Os imunizantes que estão por vencer foram fabricados pela Fundação Oswaldo Cruz (Fiocruz) em novembro de 2021. Inicialmente, os insumos só teriam validade por seis meses. No entanto, em abril deste ano, a diretoria colegiada da Anvisa autorizou a ampliação por mais três meses do prazo de validade previsto nos rótulos. Ou seja, até o dia 2 de agosto.

Mestre em Saúde Pública pela Fiocruz e professora da UFRJ, a médica Lígia Bahia avalia que o risco de se perderem vacinas devido ao prazo de validade deve estar se repetindo em outras partes do país. Ela diz que isso é uma consequência da falta de sinergia entre autoridades federais, estaduais e municipais para agilizar a distribuição e a aplicação dos imunizantes. E critica, ainda, o poder público por ter permitido ao usuário escolher o fabricante da vacina que vai receber.

"O Ministério da Saúde demorou a entregar vacinas, e a distribuição apresentou problemas. Era perfeitamente possível evitar que isso acontecesse: o prazo de validade dos imunizantes era conhecido. A prioridade deveria ser aplicar as vacinas, evitando desperdícios", disse Lígia.

### TAREFA
No texto sobre as vacinas perto do vencimento, quais instituições e órgãos aparecem citados pelo nome? Liste todos, sem repetir.

[Registros de dados armazenados]
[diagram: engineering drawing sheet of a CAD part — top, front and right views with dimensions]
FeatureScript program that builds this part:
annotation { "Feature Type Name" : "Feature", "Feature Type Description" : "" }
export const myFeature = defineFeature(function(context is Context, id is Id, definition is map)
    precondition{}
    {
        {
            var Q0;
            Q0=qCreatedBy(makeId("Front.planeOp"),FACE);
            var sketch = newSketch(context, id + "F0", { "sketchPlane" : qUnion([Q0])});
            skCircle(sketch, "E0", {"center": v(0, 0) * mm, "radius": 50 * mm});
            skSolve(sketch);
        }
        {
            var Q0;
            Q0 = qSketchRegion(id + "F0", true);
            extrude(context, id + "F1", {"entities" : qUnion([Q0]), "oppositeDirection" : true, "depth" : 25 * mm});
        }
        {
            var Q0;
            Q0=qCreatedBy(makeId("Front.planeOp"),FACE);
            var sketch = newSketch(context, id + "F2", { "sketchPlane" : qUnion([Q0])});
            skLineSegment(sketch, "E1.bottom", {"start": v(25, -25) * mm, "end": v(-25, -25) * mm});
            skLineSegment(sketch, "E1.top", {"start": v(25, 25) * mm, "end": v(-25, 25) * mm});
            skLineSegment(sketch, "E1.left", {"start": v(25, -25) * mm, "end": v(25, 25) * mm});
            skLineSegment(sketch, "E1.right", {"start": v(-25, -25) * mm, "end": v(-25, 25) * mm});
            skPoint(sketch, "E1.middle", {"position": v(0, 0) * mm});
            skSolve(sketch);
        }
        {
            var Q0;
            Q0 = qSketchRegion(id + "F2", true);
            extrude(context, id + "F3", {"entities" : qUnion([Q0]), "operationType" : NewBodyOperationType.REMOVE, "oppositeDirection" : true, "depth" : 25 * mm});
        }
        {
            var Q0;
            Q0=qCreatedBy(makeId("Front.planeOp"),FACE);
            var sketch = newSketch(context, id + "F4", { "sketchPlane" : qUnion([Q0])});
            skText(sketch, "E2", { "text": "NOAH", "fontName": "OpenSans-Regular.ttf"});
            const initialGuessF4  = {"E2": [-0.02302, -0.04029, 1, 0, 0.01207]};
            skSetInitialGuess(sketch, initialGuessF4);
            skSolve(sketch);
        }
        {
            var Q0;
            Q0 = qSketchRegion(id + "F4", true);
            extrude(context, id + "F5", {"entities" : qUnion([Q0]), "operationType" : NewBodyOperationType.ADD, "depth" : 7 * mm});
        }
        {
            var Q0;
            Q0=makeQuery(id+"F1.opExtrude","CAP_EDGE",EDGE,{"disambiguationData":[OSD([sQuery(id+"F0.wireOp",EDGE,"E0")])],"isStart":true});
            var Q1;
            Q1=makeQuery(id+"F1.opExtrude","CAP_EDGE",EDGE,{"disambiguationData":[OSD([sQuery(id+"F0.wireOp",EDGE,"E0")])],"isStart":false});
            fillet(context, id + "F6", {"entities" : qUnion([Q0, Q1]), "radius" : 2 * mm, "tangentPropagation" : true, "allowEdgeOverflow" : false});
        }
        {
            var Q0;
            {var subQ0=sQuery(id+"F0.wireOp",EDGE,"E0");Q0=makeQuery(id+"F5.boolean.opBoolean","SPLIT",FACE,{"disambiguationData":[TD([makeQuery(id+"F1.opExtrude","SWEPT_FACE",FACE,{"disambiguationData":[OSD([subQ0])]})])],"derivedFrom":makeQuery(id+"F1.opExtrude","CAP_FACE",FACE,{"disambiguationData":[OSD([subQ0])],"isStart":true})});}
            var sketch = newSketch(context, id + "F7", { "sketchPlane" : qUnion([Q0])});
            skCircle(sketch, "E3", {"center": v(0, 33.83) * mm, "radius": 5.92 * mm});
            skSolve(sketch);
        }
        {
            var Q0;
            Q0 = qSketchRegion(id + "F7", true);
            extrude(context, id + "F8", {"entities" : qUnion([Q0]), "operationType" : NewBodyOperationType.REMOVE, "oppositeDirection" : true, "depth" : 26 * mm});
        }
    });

### RESPOSTA ESCRITA
- Fundação Oswaldo Cruz (Fiocruz)
- Anvisa
- UFRJ
- Ministério da Saúde